Data Supplement for The Bankruptcy System’s Contribution to Less Competitive Markets

Published: 1 September 2021| Version 3 | DOI: 10.17632/7hgzksb46j.3
Contributor:
Ali Nazari

Description

Laissez faire antitrust attitudes are giving way to a bipartisan appetite for more rigorous antitrust enforcement. Therefore, addressing the bankruptcy system’s role in creating more concentrated markets is particularly timely to reduce the need for ad-hoc antitrust litigation in the bankruptcy context. This prevents the uncertainties associated with such litigation from derailing the restructuring of viable yet distressed firms. This Article fulfills this objective by establishing an empirical relation between bankruptcy volume and market concentration and identifying the two drivers of this relation.

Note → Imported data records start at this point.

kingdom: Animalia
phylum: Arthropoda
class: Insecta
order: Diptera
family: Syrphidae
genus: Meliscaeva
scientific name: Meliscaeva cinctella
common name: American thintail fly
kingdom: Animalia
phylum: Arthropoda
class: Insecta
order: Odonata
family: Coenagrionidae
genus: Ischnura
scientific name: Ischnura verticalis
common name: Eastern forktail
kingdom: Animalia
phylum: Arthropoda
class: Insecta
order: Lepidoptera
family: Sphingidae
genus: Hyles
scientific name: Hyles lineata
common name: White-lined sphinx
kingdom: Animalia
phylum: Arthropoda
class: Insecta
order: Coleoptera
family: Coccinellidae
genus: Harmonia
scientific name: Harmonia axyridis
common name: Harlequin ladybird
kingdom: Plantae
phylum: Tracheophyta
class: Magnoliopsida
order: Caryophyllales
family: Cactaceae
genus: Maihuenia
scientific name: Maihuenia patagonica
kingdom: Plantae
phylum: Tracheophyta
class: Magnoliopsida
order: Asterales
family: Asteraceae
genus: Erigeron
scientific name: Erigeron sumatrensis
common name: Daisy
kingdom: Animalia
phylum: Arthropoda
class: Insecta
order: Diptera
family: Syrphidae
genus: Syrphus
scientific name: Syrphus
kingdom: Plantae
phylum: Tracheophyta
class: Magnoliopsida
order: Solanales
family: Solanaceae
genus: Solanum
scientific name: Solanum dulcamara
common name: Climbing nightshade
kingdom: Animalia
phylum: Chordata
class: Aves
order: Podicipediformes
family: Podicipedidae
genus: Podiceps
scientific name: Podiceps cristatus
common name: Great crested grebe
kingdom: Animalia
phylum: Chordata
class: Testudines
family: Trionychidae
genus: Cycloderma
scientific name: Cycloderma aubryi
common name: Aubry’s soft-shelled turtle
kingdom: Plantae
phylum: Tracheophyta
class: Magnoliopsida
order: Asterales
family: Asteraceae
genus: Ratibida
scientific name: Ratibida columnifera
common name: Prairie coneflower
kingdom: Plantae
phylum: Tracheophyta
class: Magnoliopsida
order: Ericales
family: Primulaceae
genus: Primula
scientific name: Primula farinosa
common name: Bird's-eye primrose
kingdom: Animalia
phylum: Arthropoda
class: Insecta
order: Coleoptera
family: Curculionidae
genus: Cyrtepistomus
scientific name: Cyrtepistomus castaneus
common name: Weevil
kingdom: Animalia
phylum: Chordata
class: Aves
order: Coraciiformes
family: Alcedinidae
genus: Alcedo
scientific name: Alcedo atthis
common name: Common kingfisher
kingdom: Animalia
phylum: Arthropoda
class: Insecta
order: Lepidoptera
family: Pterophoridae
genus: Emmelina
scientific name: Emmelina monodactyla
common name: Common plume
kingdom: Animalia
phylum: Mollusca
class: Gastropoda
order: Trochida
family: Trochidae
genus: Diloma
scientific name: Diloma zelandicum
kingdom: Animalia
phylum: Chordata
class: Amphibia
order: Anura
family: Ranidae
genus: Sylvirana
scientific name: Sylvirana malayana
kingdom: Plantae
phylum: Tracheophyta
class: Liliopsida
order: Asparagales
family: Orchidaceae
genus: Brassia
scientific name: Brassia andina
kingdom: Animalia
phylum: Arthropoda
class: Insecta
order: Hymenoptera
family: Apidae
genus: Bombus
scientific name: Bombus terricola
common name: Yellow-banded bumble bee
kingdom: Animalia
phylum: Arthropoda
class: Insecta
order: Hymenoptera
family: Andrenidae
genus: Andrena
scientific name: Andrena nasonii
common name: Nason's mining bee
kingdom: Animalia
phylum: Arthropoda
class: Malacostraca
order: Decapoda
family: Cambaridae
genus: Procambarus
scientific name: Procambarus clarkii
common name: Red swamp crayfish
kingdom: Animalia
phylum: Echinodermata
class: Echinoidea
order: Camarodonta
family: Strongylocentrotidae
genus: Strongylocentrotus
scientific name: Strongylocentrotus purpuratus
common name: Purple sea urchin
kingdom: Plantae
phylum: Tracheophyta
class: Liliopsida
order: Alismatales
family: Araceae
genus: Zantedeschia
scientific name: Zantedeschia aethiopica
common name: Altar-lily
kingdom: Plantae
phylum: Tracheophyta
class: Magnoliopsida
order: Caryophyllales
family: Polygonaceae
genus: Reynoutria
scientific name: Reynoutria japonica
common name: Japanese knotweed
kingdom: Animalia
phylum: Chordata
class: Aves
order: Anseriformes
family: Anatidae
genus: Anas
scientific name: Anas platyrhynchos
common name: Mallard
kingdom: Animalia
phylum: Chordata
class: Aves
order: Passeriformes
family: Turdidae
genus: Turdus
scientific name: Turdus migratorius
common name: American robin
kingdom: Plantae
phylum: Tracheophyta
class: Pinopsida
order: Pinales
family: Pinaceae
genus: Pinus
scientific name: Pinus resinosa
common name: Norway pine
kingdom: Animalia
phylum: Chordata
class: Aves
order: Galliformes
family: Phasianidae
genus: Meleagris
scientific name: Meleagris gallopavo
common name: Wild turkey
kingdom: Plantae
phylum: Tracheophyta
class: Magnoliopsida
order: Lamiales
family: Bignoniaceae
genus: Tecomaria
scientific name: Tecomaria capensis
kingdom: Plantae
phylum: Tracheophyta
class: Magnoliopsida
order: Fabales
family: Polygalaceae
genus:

The first driver is the debt pricing noise created by the bankruptcy system that disproportionately impacts smaller competitors. This noise is driven by unpredictable deviations from absolute priority as well as the cliff in creditor-debtor relationship created by the collision between the Trust Indenture Act and the Bankruptcy Code. The second driver is the conflict between restructuring and antitrust considerations. The Failing Company defense and its outgrowths are bankruptcy-driven escape hatches from antitrust scrutiny. Furthermore, antitrust enforcement has been neglected in the face of market stability and restructuring concerns. These have turned bankruptcy courts into inhospitable venues for antitrust claims and have allowed creditors to reap monopolistic profits. Two reforms address these issues. First, the underutilized Bankruptcy Appellate Panels should be overhauled to review bankruptcy cases more consistently. Second, the Trust Indenture Act should be amended to lessen its tension with the Bankruptcy Code by allowing bondholders to fully renegotiate bonds without entering bankruptcy as long as they do not move ahead in the bankruptcy “queue.”